→ **Exercise goal**
Please transcribe exactly, and only, the lines of the data below between the line holding "left front paw: (216, 487)" and the line holding "right knee: (367, 471)", inclusive.

———

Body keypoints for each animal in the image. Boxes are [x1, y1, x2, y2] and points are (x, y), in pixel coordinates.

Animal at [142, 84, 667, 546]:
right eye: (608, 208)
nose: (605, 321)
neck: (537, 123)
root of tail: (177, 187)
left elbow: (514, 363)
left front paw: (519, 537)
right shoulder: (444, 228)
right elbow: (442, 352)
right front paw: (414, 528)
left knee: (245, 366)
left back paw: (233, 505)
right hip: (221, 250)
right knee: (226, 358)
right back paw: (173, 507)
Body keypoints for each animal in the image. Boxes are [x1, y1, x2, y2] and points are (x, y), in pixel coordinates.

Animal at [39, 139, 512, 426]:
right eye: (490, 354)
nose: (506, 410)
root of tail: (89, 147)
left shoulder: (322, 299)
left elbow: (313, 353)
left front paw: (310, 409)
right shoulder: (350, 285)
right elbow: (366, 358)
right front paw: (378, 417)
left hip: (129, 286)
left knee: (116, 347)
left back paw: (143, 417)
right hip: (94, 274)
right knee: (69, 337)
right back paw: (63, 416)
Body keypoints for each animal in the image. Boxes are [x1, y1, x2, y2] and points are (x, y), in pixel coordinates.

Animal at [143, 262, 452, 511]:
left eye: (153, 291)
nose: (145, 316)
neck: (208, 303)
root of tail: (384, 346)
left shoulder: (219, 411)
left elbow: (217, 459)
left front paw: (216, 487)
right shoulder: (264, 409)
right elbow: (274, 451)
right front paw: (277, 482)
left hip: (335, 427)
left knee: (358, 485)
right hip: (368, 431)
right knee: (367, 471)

———

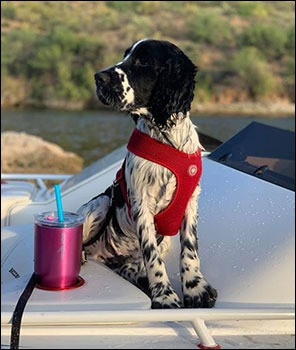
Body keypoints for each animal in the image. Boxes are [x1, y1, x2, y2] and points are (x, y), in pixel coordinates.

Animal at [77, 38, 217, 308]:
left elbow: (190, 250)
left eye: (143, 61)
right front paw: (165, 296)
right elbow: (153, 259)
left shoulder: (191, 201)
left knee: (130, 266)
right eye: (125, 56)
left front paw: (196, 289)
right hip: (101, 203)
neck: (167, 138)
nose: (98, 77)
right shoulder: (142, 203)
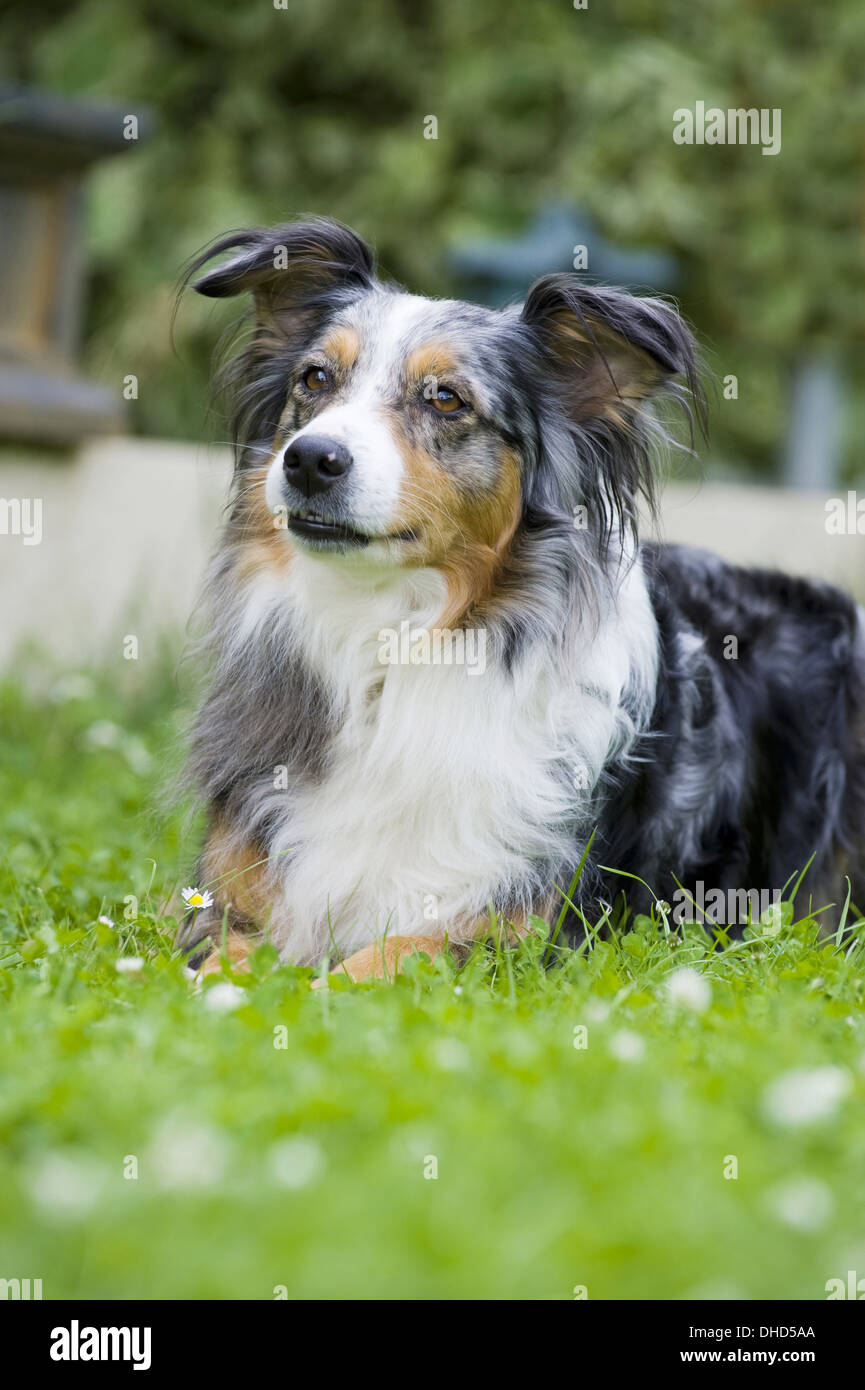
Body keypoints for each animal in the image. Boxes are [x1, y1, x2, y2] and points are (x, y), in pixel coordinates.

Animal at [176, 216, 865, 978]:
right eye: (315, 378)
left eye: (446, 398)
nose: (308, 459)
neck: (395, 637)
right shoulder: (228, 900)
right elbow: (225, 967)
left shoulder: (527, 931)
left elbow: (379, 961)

———

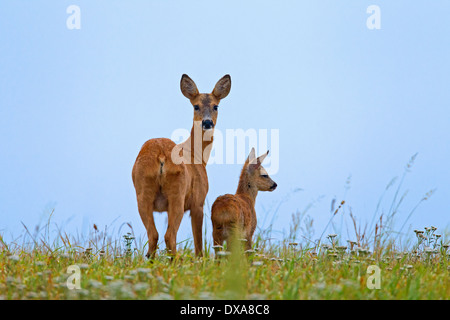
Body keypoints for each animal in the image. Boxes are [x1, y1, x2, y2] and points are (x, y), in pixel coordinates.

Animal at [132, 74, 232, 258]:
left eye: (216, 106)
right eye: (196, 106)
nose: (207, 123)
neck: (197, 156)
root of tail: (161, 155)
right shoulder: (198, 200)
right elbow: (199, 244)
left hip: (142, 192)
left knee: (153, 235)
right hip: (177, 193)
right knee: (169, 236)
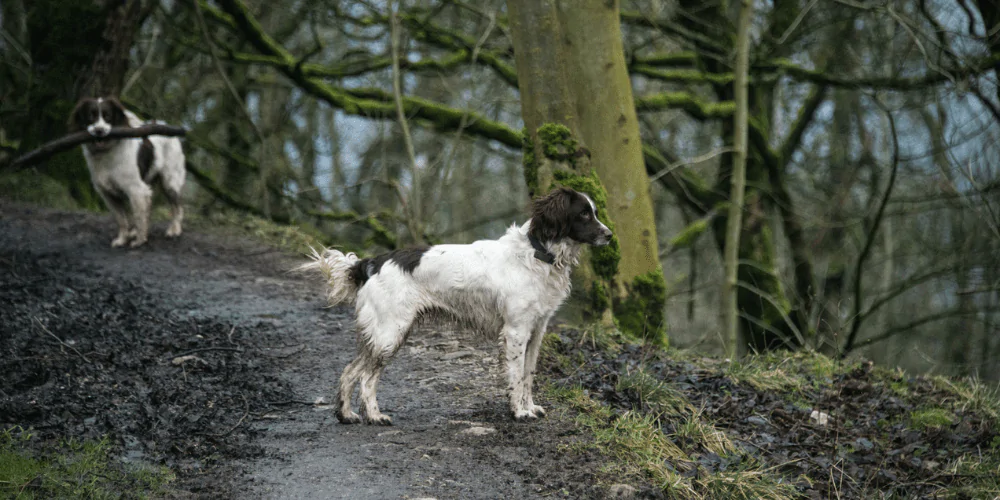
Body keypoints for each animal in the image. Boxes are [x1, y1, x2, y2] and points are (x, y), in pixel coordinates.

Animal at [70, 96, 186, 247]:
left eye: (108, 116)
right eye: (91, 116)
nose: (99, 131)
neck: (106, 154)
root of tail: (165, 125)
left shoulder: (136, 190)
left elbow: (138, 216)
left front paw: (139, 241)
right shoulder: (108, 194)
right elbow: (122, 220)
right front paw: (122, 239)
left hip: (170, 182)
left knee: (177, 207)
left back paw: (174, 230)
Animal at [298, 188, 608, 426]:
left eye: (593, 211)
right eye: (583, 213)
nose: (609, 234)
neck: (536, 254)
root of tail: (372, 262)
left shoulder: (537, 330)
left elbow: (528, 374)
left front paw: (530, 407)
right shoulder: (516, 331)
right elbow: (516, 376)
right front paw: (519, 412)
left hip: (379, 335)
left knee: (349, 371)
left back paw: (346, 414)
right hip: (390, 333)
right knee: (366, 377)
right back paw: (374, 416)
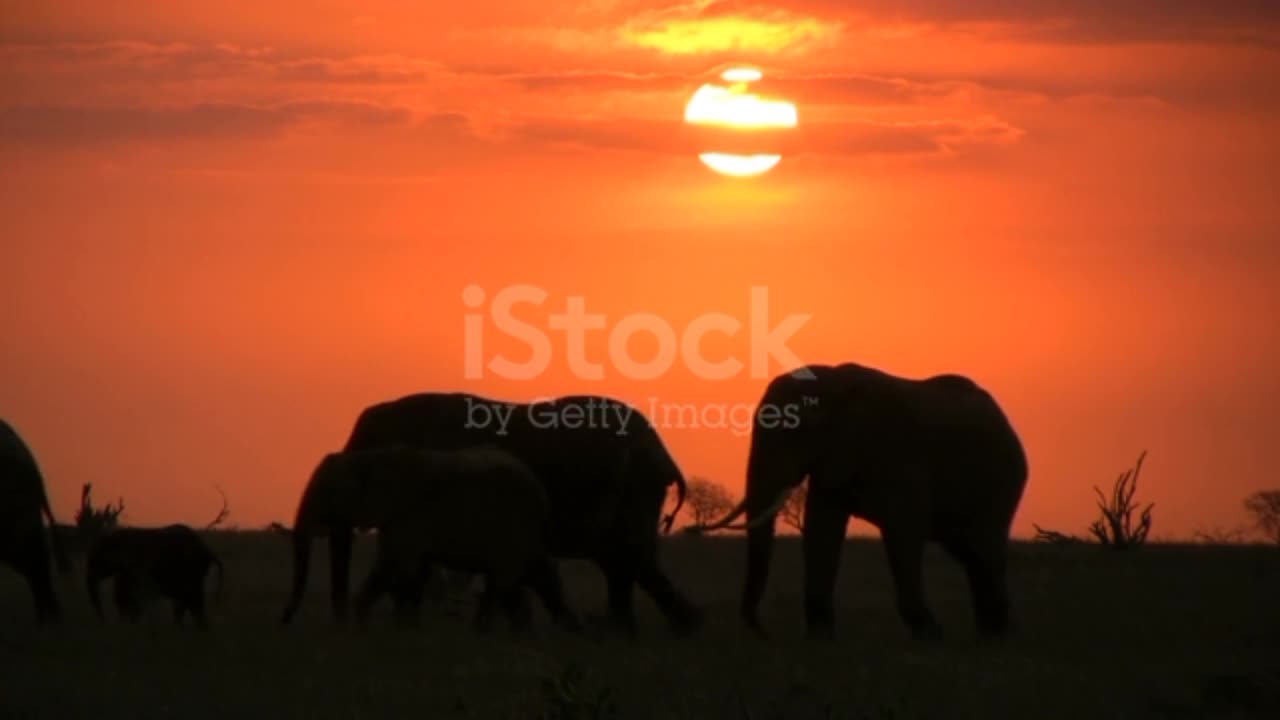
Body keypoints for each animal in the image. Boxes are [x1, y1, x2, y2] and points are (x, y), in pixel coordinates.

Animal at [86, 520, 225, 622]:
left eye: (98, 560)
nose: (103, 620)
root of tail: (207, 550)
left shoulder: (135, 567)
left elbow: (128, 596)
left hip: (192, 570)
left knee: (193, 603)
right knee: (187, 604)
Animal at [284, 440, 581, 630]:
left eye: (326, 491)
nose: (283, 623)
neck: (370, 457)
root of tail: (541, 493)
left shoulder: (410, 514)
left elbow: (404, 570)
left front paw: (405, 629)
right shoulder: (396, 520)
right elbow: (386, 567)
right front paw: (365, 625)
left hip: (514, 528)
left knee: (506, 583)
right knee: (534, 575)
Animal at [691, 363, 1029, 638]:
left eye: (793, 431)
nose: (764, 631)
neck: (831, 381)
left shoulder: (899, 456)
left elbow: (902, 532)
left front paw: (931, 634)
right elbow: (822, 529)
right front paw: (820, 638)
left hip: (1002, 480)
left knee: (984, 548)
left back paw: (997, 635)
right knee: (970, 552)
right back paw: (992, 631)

———

→ **Exercise answer**
left front paw: (216, 487)
right shoulder: (264, 409)
right elbow: (274, 451)
right front paw: (277, 482)
left hip: (335, 427)
left knee: (358, 485)
right hip: (368, 431)
right knee: (367, 471)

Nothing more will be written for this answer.